I wasn't sure if the bond was truly broken or not but the ache in my chest got worse and worse over the two and half years that Rachel and I have been apart. I was mean to her so mean that I probably didn't deserve her now that's all I wanted. I'm not a man who shows emotions because I just don't. The only person who's ever seen me cry besides my mother was Rachel. I sat in the chair thinking about all the times Rachel has picked me up from the most disastrous times in my life. Then I started hating myself for not being there for her tonight when she needed me the most.
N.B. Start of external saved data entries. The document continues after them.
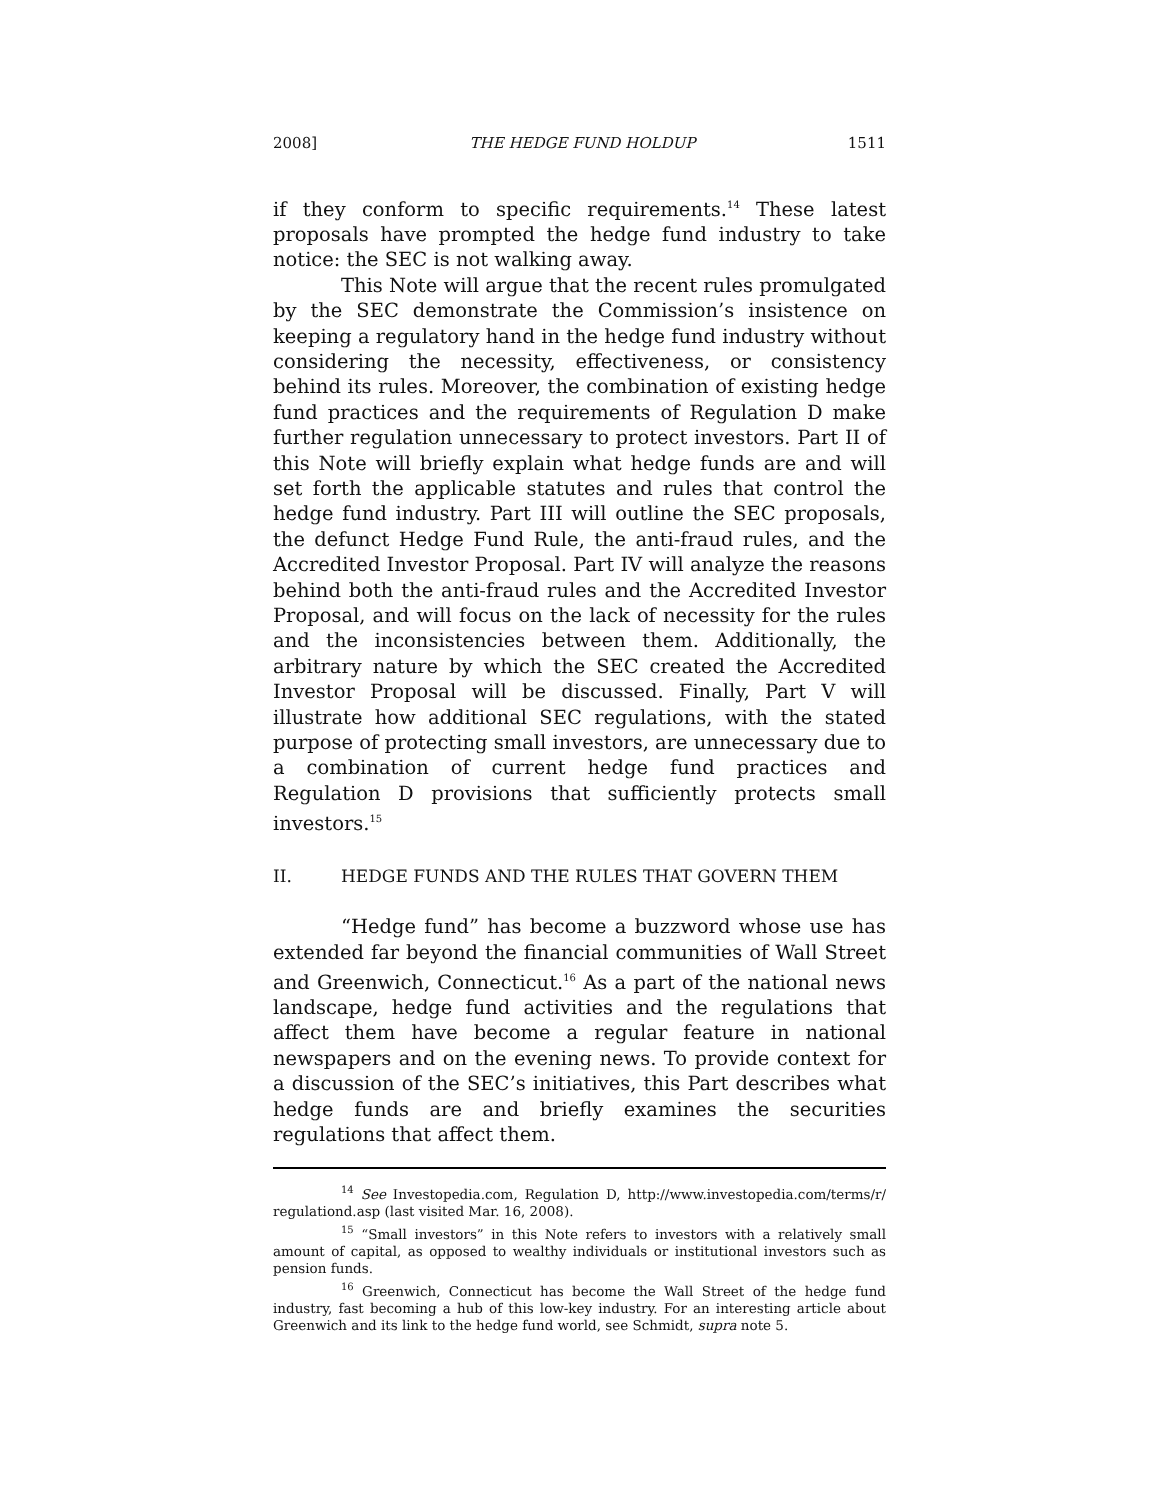2008] THE HEDGE FUND HOLDUP 1511
if they conform to specific requirements.<sup>14</sup> These latest proposals have prompted the hedge fund industry to take notice: the SEC is not walking away.
This Note will argue that the recent rules promulgated by the SEC demonstrate the Commission’s insistence on keeping a regulatory hand in the hedge fund industry without considering the necessity, effectiveness, or consistency behind its rules. Moreover, the combination of existing hedge fund practices and the requirements of Regulation D make further regulation unnecessary to protect investors. Part II of this Note will briefly explain what hedge funds are and will set forth the applicable statutes and rules that control the hedge fund industry. Part III will outline the SEC proposals, the defunct Hedge Fund Rule, the anti-fraud rules, and the Accredited Investor Proposal. Part IV will analyze the reasons behind both the anti-fraud rules and the Accredited Investor Proposal, and will focus on the lack of necessity for the rules and the inconsistencies between them. Additionally, the arbitrary nature by which the SEC created the Accredited Investor Proposal will be discussed. Finally, Part V will illustrate how additional SEC regulations, with the stated purpose of protecting small investors, are unnecessary due to a combination of current hedge fund practices and Regulation D provisions that sufficiently protects small investors.<sup>15</sup>
II. HEDGE FUNDS AND THE RULES THAT GOVERN THEM
“Hedge fund” has become a buzzword whose use has extended far beyond the financial communities of Wall Street and Greenwich, Connecticut.<sup>16</sup> As a part of the national news landscape, hedge fund activities and the regulations that affect them have become a regular feature in national newspapers and on the evening news. To provide context for a discussion of the SEC’s initiatives, this Part describes what hedge funds are and briefly examines the securities regulations that affect them.
<sup>14</sup> See Investopedia.com, Regulation D, http://www.investopedia.com/terms/r/ regulationd.asp (last visited Mar. 16, 2008).
<sup>15</sup> “Small investors” in this Note refers to investors with a relatively small amount of capital, as opposed to wealthy individuals or institutional investors such as pension funds.
<sup>16</sup> Greenwich, Connecticut has become the Wall Street of the hedge fund industry, fast becoming a hub of this low-key industry. For an interesting article about Greenwich and its link to the hedge fund world, see Schmidt, supra note 5.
I must've cried myself to sleep at some point during the night but when I opened my eyes I was still in the same place as the night before. I was hoping that Rachel being hurt was some kind of horrible nightmare and I had just dreamt it all but of course I was wrong like always. There was a blonde nurse standing over by Rachel's head offering me a warm smile. "Good morning, you must be the infamous Paul she was screaming for last night," she said checking Rachel's vitals.
I nervously rubbed the back of my neck and looked up at her. "Yeah, I'm Paul, am I going to get in trouble for being here?" I asked hoping she would say no because I wasn't going anywhere without Rachel. "Is she going to wake up soon?"
The nurse smiled a little bit and extended her hand to meet mine. "I'm Danielle, nice to meet you and she has incredible taste in men," she said blushing slightly. "What a lucky girl she is to have a man like you around." She was eyeing me and I could tell she was trying to flirt but I had no interest in her or any other woman besides the one lying in the hospital bed. Before leaving the room Danielle turned to me with a grin a mile wide. "If for any reason it doesn't work out with you two, here's my number give me a call."
My inner wolf was at the surface now as I tried desperately to remain calm. I couldn't believe the nurse had the nerve to flirt with me while Rachel was lying there hurt. I started to pace the room when Billy wheeled in with Charlie behind him. "Morning, Paul, did you sleep okay?" he asked handing me a cup of coffee. "You should really sit down Paul, pacing won't make her wake up any faster."
Nothing would allow me to sit down because I was on the brink of phasing and I knew it. I clenched my teeth and balled my fists trying to control myself in the tiny room. "I know I should sit down, Billy but I can't right now it's nearly impossible," I sneered not meaning to take any of my frustrations out on him.
Billy shook his head and continued to watch me pace back and forth through the tiny room. Charlie watched in silence too but was completely unaware that I was even a werewolf. Charlie thought I was just Jake's best friend and Billy took me in after Mom's job got crazy. I was taking deep breaths squeezing my eyes shut as tightly as I could while my whole body started to shake violently. "Not now!" Billy said sternly backing his wheelchair into the corner of the room.
I couldn't help it my bottled up anger was boiling over and that meant that I was going to phase any minute. Charlie stared at me in shock and never said a word but I'm pretty sure he was horrified at the sight before him. "I can't control it, Billy I've tried all night!" I snapped letting my body crouch down into the position necessary for phasing.
The next thing I heard was like music to my ears and I instantly snapped to full attention. "PAUL! My Paul, where is he?" Rachel screamed unaware that I was at the foot of her bed crouched on the floor. "God dammit, daddy why are we still in this godforsaken hospital? I told you to bring me home to Paul, I want him here now!" Oh boy she hadn't lost her temper that's for sure!